La agencia libre y la explosión salarial
La introducción de la agencia libre en 1993 transformó radicalmente la estructura salarial de la NPB. Los jugadores obtuvieron el derecho a cambiar de equipo, obligando a las franquicias a aumentar drásticamente los salarios para retener a sus estrellas. Jugadores como Hideki Matsui y Hiromitsu Ochiai superaron la barrera de los 100 millones de yenes anuales. Para los 2000, los mejores jugadores alcanzaban 500-600 millones de yenes, aunque la brecha con MLB seguía siendo enorme. El sistema FA también acentuó las disparidades financieras entre equipos, con franquicias ricas como los Giants y SoftBank atrayendo más talento.
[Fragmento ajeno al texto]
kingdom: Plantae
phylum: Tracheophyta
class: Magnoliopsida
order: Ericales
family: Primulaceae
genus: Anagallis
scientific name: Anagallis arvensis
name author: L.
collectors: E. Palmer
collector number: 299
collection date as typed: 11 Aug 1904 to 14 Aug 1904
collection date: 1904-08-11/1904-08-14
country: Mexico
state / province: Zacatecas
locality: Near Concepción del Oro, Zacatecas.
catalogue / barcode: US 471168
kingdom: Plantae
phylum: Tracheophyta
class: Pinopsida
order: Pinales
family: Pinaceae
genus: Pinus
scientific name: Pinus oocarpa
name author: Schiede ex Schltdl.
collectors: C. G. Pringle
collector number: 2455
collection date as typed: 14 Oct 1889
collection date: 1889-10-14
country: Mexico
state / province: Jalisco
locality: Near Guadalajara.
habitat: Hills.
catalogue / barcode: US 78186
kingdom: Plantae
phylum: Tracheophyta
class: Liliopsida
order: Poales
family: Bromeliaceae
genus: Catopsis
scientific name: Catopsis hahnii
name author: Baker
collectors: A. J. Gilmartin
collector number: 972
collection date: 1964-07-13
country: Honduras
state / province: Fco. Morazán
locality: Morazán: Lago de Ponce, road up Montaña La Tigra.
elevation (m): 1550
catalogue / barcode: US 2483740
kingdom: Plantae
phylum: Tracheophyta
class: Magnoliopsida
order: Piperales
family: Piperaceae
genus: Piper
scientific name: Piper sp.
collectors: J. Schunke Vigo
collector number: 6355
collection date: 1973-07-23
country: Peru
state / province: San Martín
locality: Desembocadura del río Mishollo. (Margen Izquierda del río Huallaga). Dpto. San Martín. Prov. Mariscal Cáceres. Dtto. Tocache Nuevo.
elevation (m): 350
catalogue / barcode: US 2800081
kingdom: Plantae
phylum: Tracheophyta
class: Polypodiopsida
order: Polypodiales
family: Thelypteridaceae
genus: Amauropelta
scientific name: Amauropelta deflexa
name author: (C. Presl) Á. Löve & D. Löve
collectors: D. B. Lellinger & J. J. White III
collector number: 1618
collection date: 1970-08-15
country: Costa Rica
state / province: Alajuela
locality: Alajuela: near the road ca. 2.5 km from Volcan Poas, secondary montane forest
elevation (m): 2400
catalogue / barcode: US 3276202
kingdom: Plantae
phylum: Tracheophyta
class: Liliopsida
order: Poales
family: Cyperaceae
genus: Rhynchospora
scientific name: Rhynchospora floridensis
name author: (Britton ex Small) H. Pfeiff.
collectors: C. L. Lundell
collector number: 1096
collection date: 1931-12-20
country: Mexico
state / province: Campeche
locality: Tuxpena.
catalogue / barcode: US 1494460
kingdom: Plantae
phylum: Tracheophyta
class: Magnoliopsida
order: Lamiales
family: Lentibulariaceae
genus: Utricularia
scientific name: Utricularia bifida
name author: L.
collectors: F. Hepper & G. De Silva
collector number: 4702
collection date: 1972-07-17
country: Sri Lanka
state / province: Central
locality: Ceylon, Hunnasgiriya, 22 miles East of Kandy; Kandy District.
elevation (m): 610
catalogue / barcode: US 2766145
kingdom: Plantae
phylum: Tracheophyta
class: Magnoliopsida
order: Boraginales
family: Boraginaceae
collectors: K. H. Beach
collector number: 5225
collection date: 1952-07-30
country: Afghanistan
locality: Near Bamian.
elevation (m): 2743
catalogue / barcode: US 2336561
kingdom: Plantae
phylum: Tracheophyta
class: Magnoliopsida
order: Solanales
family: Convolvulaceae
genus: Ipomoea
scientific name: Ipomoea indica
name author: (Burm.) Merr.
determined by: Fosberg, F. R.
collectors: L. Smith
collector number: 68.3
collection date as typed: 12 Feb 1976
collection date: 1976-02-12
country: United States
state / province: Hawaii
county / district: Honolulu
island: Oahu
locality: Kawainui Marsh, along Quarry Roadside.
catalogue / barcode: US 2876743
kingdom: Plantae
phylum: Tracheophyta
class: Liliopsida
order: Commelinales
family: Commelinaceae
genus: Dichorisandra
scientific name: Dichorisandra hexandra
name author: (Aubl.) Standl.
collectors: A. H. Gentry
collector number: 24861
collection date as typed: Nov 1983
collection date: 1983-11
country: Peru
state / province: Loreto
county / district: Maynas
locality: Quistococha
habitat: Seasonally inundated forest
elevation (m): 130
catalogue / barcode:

Panorama salarial moderno y disparidades entre equipos
El salario promedio de un jugador de NPB en la temporada 2023 fue de aproximadamente 44 millones de yenes. SoftBank tiene el promedio más alto, más del doble que equipos de mercado pequeño como Hiroshima o Nippon-Ham. El salario de Shohei Ohtani antes de ir a MLB era de unos 650 millones de yenes, uno de los más altos en la historia de la NPB. Pero incluso los salarios más altos palidecen ante los grandes contratos de MLB. Esta brecha es uno de los principales motores de la fuga de talento hacia las Grandes Ligas.
Perspectivas futuras
Se espera que los salarios de la NPB continúen su trayectoria ascendente. Nuevos contratos de transmisión y mayores ingresos por estadios proporcionan la base para aumentos salariales. Sin embargo, la brecha con MLB podría ampliarse aún más, ya que los derechos de transmisión y los ingresos comerciales en Estados Unidos crecen más rápido. El desafío para la NPB es cómo mantener el equilibrio competitivo entre equipos mientras aumentan los salarios, y cómo reducir la fuga de jugadores destacados al extranjero.